■ DO THIS
Pick out each line of the records that contains the string "instances" and copy all of those lines.

+++++

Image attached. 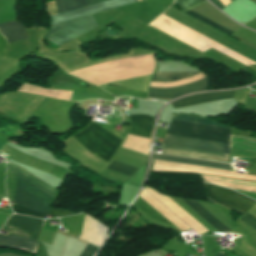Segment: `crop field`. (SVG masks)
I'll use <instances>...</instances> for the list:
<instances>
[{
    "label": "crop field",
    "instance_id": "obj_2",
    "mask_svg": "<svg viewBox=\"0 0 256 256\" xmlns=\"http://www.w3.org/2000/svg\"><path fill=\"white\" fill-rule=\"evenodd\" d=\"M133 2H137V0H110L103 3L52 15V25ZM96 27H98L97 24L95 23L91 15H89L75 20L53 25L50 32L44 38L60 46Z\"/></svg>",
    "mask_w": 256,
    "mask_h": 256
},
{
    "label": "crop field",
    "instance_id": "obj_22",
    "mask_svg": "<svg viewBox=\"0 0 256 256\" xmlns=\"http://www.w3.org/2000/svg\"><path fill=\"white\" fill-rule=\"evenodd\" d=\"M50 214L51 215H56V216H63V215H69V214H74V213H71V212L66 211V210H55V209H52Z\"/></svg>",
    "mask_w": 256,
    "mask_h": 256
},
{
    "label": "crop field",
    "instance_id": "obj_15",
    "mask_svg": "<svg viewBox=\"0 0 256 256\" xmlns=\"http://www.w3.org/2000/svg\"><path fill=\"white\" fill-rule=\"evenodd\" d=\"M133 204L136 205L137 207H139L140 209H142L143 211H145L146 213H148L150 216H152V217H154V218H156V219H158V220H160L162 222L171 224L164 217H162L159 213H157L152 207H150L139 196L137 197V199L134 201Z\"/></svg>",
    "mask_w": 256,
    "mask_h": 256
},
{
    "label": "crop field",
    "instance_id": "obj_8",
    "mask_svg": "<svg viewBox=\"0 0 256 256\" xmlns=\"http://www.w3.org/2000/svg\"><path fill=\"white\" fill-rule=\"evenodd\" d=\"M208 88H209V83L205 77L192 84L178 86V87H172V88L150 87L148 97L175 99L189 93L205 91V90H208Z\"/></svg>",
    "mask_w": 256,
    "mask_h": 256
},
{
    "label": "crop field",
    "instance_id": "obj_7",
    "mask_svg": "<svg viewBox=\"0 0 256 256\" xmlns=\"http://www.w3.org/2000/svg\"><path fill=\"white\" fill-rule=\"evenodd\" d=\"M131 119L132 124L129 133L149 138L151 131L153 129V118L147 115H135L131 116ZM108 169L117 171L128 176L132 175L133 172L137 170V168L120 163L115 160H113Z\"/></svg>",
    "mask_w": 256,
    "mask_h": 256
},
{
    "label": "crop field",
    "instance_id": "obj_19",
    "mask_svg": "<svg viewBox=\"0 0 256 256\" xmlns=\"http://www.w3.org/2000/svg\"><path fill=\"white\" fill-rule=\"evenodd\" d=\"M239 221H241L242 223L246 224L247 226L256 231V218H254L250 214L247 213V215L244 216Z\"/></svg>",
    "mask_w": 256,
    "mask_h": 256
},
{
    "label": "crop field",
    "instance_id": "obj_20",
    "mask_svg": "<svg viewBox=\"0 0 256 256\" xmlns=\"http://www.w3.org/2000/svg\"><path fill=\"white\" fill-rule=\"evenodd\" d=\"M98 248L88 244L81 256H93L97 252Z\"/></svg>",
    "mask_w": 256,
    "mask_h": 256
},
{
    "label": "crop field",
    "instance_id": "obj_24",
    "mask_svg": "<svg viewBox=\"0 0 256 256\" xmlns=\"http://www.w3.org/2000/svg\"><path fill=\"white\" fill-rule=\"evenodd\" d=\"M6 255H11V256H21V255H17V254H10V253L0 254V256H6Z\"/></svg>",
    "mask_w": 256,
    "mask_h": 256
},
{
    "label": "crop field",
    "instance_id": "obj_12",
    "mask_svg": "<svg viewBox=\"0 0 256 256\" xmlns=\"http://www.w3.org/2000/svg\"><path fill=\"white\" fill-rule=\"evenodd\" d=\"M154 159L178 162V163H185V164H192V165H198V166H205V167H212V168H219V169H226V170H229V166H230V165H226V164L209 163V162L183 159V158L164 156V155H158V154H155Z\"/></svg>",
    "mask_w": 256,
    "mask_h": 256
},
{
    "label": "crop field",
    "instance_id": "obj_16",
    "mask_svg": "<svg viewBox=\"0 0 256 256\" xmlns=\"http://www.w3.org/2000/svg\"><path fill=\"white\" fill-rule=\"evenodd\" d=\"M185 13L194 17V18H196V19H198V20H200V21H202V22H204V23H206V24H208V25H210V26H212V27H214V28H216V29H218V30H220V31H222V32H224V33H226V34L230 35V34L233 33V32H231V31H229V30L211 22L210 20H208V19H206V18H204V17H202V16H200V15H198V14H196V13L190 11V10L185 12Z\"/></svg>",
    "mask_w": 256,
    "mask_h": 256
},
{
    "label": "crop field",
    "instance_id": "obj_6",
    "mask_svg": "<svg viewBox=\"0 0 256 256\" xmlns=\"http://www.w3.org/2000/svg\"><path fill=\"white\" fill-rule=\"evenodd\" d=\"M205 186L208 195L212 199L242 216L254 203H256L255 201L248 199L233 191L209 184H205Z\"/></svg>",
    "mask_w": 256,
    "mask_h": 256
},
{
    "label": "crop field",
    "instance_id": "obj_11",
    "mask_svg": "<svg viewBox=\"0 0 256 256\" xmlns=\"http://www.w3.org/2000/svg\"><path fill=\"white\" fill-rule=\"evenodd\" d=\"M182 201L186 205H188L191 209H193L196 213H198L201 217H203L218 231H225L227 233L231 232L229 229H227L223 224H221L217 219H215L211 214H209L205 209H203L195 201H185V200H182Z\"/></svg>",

+++++

■ EXERCISE RESULT
I'll use <instances>...</instances> for the list:
<instances>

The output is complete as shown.